Data: it’s the stuff of IT. We hear about it all the time. Databases, datasticks, data lakes, data quality, data mining, data analytics. Just as with IT and iPads, so the consumerisation of data has led to everyone having an apparently expert opinion on what it is, what it’s for, what’s wrong with it and how to fix it.
However a (pseudo) academic examination of data helps to differentiate what’s really important to us. No doubt you’re familiar with the trope that DATA + MEANING = INFORMATION; that is to say, we humans can invest raw data with a connection to the concepts of our lives. Perhaps you’ve also considered that adding CONTEXT to INFORMATION yields KNOWLEDGE, a firmer anchoring to specific real-world objects, locations and people.

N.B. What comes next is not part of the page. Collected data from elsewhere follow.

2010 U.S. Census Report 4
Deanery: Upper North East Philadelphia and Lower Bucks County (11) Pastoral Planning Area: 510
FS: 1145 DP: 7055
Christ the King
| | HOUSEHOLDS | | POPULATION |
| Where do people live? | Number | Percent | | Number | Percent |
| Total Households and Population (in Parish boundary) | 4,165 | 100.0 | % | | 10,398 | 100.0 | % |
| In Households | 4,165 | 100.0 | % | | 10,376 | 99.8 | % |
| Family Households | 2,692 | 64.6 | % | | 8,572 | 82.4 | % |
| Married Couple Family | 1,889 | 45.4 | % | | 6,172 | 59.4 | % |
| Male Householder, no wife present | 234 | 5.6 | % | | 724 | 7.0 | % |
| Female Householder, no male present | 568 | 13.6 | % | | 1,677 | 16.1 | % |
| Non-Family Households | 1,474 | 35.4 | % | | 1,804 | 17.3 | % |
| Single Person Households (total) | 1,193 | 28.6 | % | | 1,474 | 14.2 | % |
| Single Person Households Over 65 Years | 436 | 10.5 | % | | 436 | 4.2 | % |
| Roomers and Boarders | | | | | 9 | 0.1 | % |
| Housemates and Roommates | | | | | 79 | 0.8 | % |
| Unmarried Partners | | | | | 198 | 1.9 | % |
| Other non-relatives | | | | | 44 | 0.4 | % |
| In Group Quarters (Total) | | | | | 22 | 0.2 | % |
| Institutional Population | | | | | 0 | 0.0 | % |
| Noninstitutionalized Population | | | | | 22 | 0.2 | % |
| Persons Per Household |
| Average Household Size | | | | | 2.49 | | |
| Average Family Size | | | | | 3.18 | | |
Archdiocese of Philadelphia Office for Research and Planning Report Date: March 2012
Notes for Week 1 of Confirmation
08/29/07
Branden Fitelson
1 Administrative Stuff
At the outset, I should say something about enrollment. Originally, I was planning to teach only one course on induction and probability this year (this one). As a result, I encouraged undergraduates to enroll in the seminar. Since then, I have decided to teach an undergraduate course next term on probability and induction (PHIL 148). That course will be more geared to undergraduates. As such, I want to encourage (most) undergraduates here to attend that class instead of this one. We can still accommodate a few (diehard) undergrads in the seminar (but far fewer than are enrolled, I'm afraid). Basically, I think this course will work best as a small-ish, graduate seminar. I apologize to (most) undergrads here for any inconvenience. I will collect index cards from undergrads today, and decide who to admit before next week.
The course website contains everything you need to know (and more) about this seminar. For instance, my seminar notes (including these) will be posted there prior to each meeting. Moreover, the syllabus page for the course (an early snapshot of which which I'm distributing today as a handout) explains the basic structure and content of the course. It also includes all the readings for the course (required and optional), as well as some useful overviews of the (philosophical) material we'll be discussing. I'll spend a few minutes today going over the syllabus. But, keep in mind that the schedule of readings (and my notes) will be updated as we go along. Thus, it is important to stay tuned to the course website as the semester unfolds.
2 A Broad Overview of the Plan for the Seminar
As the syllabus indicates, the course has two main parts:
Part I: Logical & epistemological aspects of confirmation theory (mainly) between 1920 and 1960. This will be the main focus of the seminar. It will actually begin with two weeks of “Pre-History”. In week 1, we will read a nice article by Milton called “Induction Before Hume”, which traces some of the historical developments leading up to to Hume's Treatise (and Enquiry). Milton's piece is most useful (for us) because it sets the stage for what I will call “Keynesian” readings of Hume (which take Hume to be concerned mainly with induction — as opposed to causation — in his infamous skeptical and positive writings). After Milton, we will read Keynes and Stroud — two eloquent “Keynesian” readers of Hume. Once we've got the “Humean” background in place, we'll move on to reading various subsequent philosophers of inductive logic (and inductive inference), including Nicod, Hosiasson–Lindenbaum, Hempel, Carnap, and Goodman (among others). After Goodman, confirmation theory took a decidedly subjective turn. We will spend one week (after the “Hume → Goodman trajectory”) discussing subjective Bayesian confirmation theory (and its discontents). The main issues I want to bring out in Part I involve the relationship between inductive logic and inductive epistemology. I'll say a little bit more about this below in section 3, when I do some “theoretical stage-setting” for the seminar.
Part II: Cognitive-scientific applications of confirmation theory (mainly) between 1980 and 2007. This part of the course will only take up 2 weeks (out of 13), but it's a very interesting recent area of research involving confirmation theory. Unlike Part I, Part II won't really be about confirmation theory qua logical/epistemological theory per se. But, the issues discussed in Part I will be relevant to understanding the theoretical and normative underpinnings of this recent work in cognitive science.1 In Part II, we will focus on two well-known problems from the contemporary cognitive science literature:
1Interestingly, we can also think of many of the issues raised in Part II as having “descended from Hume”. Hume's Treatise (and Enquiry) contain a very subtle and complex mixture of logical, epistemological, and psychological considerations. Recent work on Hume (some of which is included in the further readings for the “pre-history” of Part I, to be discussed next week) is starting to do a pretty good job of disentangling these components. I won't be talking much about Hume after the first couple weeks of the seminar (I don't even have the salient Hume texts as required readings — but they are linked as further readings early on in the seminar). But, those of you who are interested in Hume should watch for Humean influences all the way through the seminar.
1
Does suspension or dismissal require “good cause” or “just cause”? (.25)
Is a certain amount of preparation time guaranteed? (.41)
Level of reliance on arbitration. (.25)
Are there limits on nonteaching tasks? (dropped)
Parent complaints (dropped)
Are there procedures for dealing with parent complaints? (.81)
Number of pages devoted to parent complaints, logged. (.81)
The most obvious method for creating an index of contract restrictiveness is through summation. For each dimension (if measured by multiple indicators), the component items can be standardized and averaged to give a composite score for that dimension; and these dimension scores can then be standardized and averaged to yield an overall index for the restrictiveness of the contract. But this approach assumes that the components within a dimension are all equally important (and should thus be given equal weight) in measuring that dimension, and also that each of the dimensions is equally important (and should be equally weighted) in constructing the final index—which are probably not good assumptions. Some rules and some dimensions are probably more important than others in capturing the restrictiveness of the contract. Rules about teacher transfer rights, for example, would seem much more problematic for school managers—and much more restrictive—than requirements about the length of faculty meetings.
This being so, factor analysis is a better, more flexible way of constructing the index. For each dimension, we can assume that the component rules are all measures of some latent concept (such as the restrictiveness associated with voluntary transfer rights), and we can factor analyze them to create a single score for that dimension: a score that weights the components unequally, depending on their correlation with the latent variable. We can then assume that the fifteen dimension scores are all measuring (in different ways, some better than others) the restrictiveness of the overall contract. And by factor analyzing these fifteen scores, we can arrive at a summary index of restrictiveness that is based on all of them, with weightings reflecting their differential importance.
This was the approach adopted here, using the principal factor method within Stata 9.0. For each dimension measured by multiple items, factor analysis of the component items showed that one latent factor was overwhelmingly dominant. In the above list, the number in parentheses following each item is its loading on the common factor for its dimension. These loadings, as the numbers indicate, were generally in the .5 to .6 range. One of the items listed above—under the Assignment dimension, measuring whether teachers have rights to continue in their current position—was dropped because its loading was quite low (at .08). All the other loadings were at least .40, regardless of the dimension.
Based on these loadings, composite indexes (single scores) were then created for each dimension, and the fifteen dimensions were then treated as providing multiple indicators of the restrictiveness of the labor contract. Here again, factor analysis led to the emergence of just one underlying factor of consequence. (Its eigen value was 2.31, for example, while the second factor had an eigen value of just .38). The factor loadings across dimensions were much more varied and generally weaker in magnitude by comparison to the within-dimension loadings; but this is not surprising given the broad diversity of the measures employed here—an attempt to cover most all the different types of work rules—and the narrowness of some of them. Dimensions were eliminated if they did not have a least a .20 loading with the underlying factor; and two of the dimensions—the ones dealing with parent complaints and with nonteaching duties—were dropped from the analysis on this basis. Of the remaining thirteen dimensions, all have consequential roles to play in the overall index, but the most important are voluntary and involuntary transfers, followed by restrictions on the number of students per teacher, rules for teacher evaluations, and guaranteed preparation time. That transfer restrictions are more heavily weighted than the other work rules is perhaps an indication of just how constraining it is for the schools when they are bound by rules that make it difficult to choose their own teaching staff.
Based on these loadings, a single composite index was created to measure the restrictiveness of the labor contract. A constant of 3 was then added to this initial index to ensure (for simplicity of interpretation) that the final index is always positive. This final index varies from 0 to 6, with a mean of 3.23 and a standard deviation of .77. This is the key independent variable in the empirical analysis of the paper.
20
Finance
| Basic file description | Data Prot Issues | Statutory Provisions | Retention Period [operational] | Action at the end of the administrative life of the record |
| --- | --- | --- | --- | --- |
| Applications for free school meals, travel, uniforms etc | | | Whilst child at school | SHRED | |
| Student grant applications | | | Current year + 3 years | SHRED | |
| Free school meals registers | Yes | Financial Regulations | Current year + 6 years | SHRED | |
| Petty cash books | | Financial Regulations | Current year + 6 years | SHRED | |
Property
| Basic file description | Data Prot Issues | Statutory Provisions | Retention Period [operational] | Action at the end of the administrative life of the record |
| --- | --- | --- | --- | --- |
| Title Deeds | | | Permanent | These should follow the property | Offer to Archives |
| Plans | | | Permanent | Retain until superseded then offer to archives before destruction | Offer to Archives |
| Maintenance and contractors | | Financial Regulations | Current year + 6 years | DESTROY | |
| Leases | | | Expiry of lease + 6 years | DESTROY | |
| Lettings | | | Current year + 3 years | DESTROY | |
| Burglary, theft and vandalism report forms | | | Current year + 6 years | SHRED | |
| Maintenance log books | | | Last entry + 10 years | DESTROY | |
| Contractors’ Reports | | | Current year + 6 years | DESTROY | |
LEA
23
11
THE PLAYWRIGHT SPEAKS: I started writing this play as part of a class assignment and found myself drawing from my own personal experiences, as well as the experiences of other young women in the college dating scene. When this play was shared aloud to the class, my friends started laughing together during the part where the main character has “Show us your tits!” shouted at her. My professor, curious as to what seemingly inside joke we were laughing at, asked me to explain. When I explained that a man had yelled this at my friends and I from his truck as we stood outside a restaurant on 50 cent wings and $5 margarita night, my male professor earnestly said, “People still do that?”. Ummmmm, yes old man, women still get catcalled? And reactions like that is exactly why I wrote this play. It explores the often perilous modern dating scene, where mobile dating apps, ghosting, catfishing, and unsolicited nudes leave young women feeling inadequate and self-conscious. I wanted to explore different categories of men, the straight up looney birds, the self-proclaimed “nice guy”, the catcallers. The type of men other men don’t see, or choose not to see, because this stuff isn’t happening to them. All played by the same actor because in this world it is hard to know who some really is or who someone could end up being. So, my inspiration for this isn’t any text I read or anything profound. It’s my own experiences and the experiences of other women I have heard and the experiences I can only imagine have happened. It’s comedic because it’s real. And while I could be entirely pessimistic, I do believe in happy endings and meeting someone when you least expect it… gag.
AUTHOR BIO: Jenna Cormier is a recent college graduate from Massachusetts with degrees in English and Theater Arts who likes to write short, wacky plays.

Those sages among us looking to improve the human condition will be able to work out how to APPLY KNOWLEDGE in order to attain WISDOM. These ideas are commonly illustrated using a DIKW pyramid.
A simple example of these concepts: the data “red” may be enriched by the meaning “red traffic light”, placed by the context “the traffic light in front of me has just changed to red”, from which you may glean the arcane wisdom that “I should press my foot on the brake”. Redness alone wouldn’t lead to this action, otherwise we would have to choose a different colour to paint the edge of speed limit signs. Then again, thinking about the implications for road safety…
The American logician Charles Sanders Peirce, known as ‘the father of pragmatism’, founded semiotics as a system of symbols or signs, representing signals or stimuli. He missed out the fifth ‘S’ – data is stupid. It is dumb and devoid of meaning; it can be read one way or another and care must be taken to correctly identify meaning and context.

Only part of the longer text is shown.